# Push Pole Storage on Jon Boat



## Carphunter (Jan 30, 2018)

Alright, figured out pictures, how do I move to general discussion?


----------



## Smackdaddy53 (Dec 31, 2012)

Anytide is a moderator on here, here’s his site. Great products!
http://shallowwatersolutions.com/push_pole_brackets


----------



## CPurvis (Apr 6, 2016)

Hammertech marine makes some that looks pretty good. Check them out.


----------



## CPurvis (Apr 6, 2016)

CPurvis said:


> Hammertech marine makes some that looks pretty good. Check them out.


----------



## CurtisWright (May 9, 2012)

My advice is to get a google drive account. Way easier and no ads. You get like 50Gb for free. When you upload photos to google drive, it creates a URL and you just copy paste the link to the post. It prevents microskiff.com from having to be a data farm, which can get pretty expensive.

Is it too shallow or too grassy to use a trolling motor? I am a big fan of push pole only, but poling sucks in 5+ ft of water. The pole wants to float up and you don't get a long stroke.


----------



## Carphunter (Jan 30, 2018)

Thanks guys, I think the HammerTech may be the way to go. I found that photo also when scrolling through their photos. They look like they are a custom fabrication for the round gunnels.


----------



## CPurvis (Apr 6, 2016)

Carphunter said:


> Thanks guys, I think the HammerTech may be the way to go. I found that photo also when scrolling through their photos. They look like they are a custom fabrication for the round gunnels.

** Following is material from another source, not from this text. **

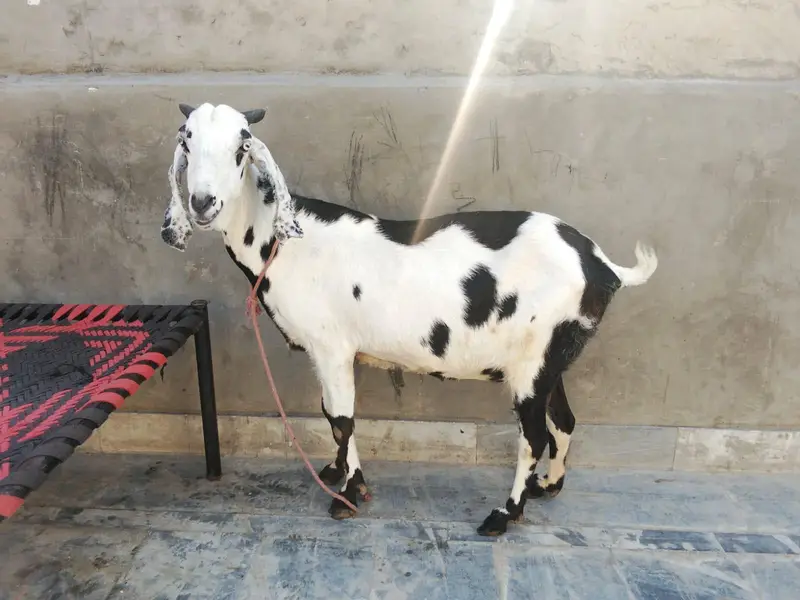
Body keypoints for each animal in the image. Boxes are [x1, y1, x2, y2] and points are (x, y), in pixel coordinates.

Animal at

In use Hammertech products and they work good. Very good customer service.


----------



## Carphunter (Jan 30, 2018)

Curtis thanks for the reply, Yup Minn Kota powerdrive up front. Merc 25HP on transom. Gets us around, but very often
our Carp are found in very skinny water. Hammertech only charges $15.00 extra for the
holders that fit on the round gunnels. I thought that was very fair.


----------



## permitchaser (Aug 26, 2013)

We'd like to see pictures of your Carp fishing. Especially if you fly fish


----------



## Carphunter (Jan 30, 2018)

Hello Permitchaser, Yes fly fish, Carp are very tough to hook, very finicky, spooky and frusturating.
Funny as Permitchaser is my handle on all other fishing forums I am a member of, good choice.
Been a permit guy for 25 years. Actually headed to Placencia, Belize Saturday for 12 days to chase them once again! Sight fishing has been in my blood since I hooked my fist bone almost 30 years ago. Living in Colorado provides great trout fishing but Carp tail in shallow water and get large.
I find them almost as challenging as Permit, and close to home. My buddy and I are building the Carphunter 2, Last year we had a Canoe with outriggers that worked well, but realized we needed to up our float.


----------



## Carphunter (Jan 30, 2018)

The skiff is almost completed, I will try to post more photos soon. Here she is when we brought her home in October. Not a bad start for $650


----------



## Capnredfish (Feb 1, 2012)

Carp hunter. Have you tried good old white bread balls?


----------